▸ **Data in this exercise**
********
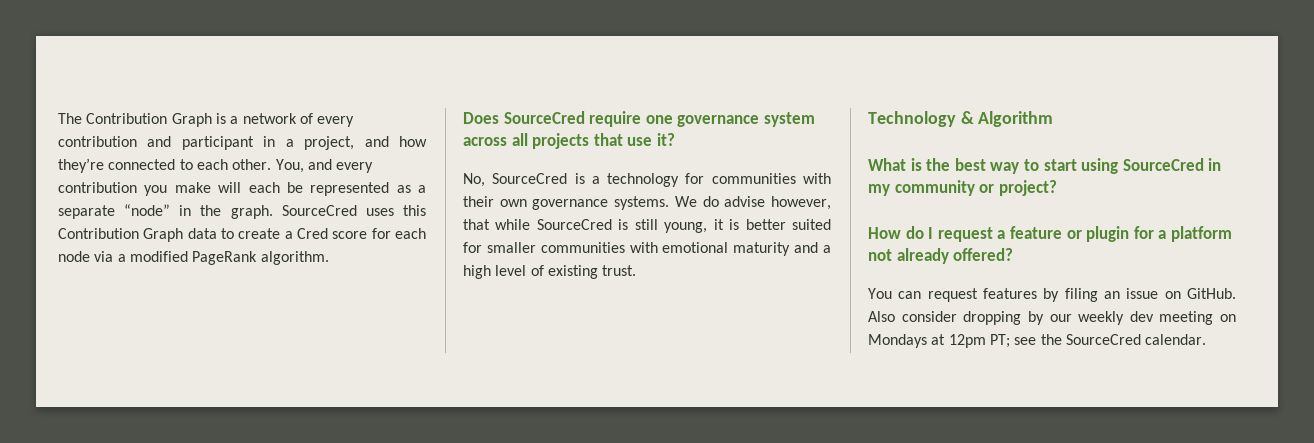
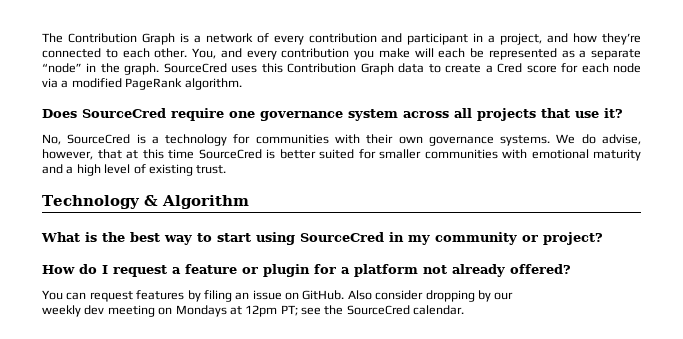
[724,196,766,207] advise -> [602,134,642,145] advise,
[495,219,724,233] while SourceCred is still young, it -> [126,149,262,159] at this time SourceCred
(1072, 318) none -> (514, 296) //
********
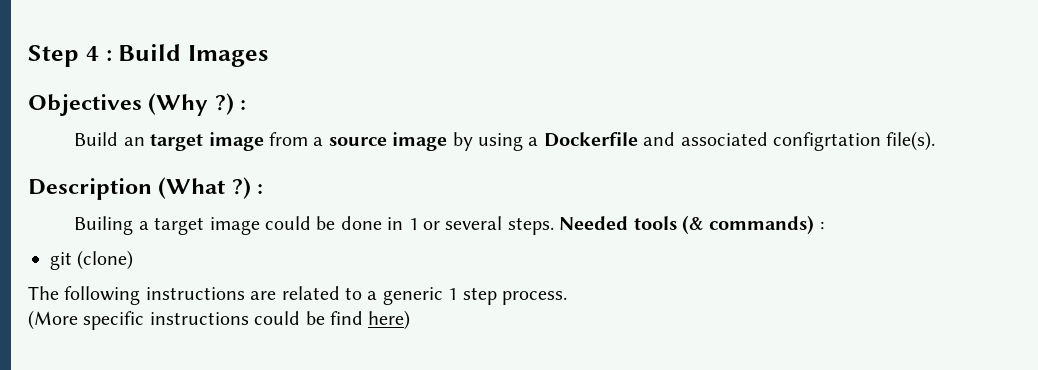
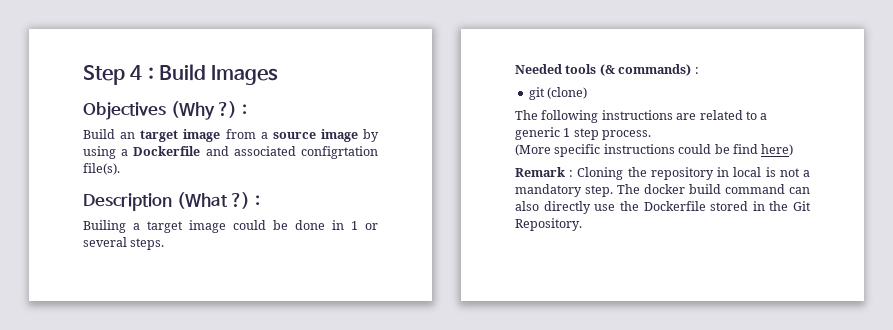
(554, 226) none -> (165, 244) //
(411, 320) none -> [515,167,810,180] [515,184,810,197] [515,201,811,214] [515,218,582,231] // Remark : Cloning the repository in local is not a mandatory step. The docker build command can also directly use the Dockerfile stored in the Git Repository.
********
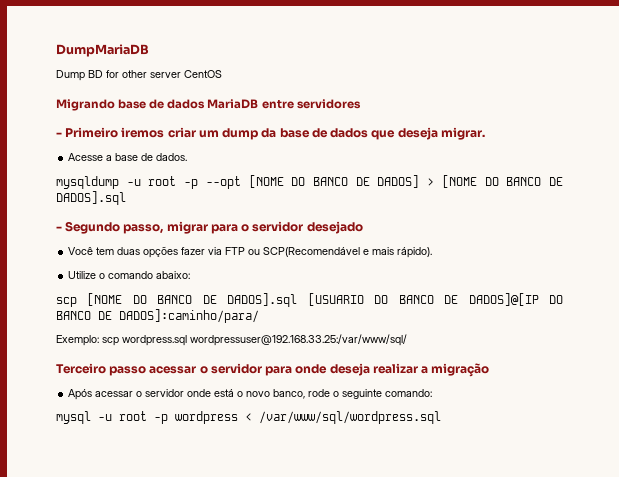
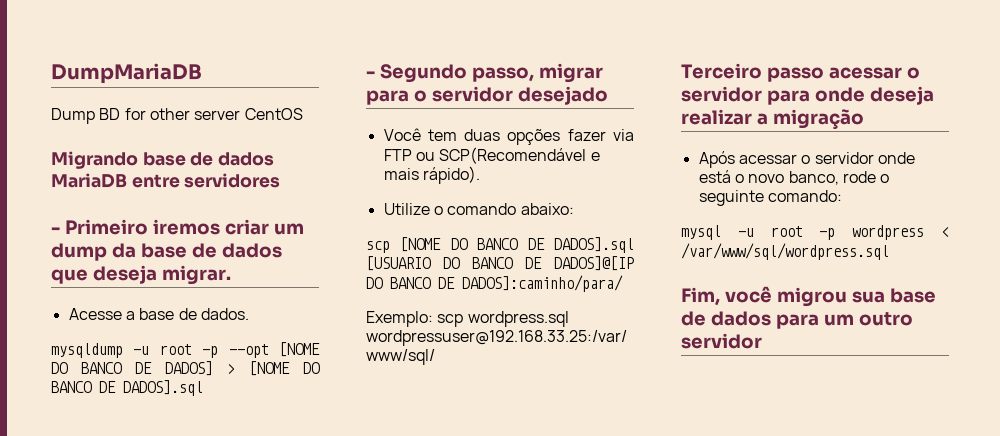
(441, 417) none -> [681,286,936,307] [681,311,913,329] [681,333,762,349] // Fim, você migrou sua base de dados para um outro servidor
********
▸ **Your objective**
Only one stretch of the data above is needed. Restate it word for word, from the line containing "[724,196,766,207] advise ->" through the line containing "(1072, 318) none -> (514, 296) //", both ends included.

▸ **Answer box**
[724,196,766,207] advise -> [602,134,642,145] advise,
[495,219,724,233] while SourceCred is still young, it -> [126,149,262,159] at this time SourceCred
(1072, 318) none -> (514, 296) //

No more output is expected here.